Mais le père comme la fille ont le cuir épais. Et la tête dure. Leon Schlumpf, qui a aussi appris à encaisser les coups comme footballeur et hockeyeur, se souvient d’une anecdote: «Quand j’étais surveillant des prix, quelqu’un m’a dit un jour: «Monsieur Schlumpf, si on vous tape avec un marteau sur la tête, vous n’aurez pas le crâne fissuré mais seulement les pieds plats!» Cette maxime pourrait aussi s’appliquer à ma fille. Mais cela ne nous empêche pas d’être à l’écoute des autres.»

Unique, cette filiation au Conseil fédéral? Pas tout à fait. Le 14 décembre 1893, le radical vaudois Eugène Ruffy est devenu conseiller fédéral, alors que son père l’avait été entre 1868 et 1869. Mort en décembre 1869, Victor Ruffy n’a en revanche pas pu assister à l’élection de son fils au gouvernement.

En grattant un peu plus, on retrouve même un petit air de famille entre Eveline Widmer-Schlumpf et son père le jour même de leur élection. Père et fille ont commis une petite boulette ce jour-là. Après avoir prêté serment comme il se doit, Leon Schlumpf a tourné les talons trop tôt. Il a dû être rappelé pour prononcer la fameuse phrase: «J’accepte mon élection.»

Pour sa fille, c’est le contraire qui s’est passé. Elle a été un peu trop prompte à dire «Je le jure». Et a dû s’y prendre à deux fois. Elle se souvient: «Le chef de file de l’UDC aux Chambres venait de prendre la parole [pour dire que Samuel ­Schmid et elle ne faisaient plus partie du groupe parlementaire]. C’était un moment difficile à passer. Je voulais l’avoir derrière moi.»


Leon Schlumpf, les dates-clés

3 février 1925: Naissance à Felsberg (GR).

1955: Entre au Grand Conseil qu’il préside en 1964/65.

1966-1974: Conseiller d’Etat et conseiller national.

1971: Création de l’UDC, née de la fusion du PAB et des Partis démocratiques de Glaris et des Grisons. Il en est un des principaux artisans.

1974-1979: Siège au Conseil des Etats. En 1974, devient le préposé fédéral à la surveillance des prix. Ce poste lui sert de tremplin pour le Conseil fédéral.

5 décembre 1979: Est élu au Conseil fédéral. Hérite du Département des transports et de l’énergie.

1984: Préside la Confédération. Il reçoit notamment le pape.

12 août 1987: annonce sa démission pour la fin d’année.

7 juillet 2012: décès à Coire.



Eveline Widmer-Schlumpf, les dates-clés

16 mars 1956: naissance à Felsberg (GR).

1990: doctorat à l’Université de Zurich après des études de droit.

1991 – 1997: présidente du tribunal d’arrondissement de Trin (GR).

1989 – 1998: vice-présidente de l’UDC grisonne.

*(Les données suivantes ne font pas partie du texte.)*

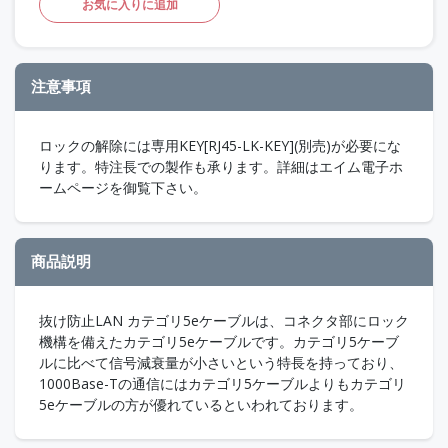
お気に入りに追加
注意事項
ロックの解除には専用KEY[RJ45-LK-KEY](別売)が必要にな
ります。特注長での製作も承ります。詳細はエイム電子ホ
ームページを御覧下さい。
商品説明
抜け防止LAN カテゴリ5eケーブルは、コネクタ部にロック
機構を備えたカテゴリ5eケーブルです。カテゴリ5ケーブ
ルに比べて信号減衰量が小さいという特長を持っており、
1000Base-Tの通信にはカテゴリ5ケーブルよりもカテゴリ
5eケーブルの方が優れているといわれております。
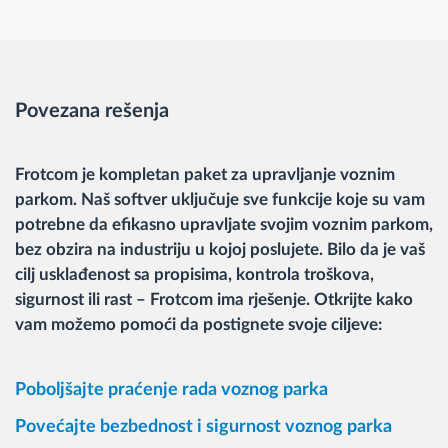
Povezana rešenja
Frotcom je kompletan paket za upravljanje voznim
parkom. Naš softver uključuje sve funkcije koje su vam
potrebne da efikasno upravljate svojim voznim parkom,
bez obzira na industriju u kojoj poslujete. Bilo da je vaš
cilj usklađenost sa propisima, kontrola troškova,
sigurnost ili rast – Frotcom ima rješenje. Otkrijte kako
vam možemo pomoći da postignete svoje ciljeve:
Poboljšajte praćenje rada voznog parka
Povećajte bezbednost i sigurnost voznog parka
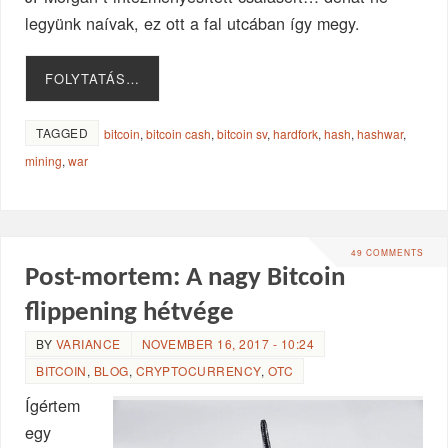
legyünk naívak, ez ott a fal utcában így megy.
FOLYTATÁS…
TAGGED
bitcoin
,
bitcoin cash
,
bitcoin sv
,
hardfork
,
hash
,
hashwar
,
mining
,
war
49 COMMENTS
Post-mortem: A nagy Bitcoin
flippening hétvége
BY
VARIANCE
NOVEMBER 16, 2017 - 10:24
BITCOIN
,
BLOG
,
CRYPTOCURRENCY
,
OTC
Ígértem
egy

1994 – 1998: membre du Grand Conseil.

1998:  première femme à être élue au gouvernement grison, qu’elle préside en 2001 et 2005. Hérite du Département des finances

Septembre 2001 à 2007: préside la Conférence des directeurs cantonaux des finances.

12 décembre 2007: Election au Conseil fédéral. Dirige le DFJP, puis prendra les Finances.

1er novembre 2008: fondation du PBD.

28 octobre 2015: annonce de son retrait du Conseil fédéral.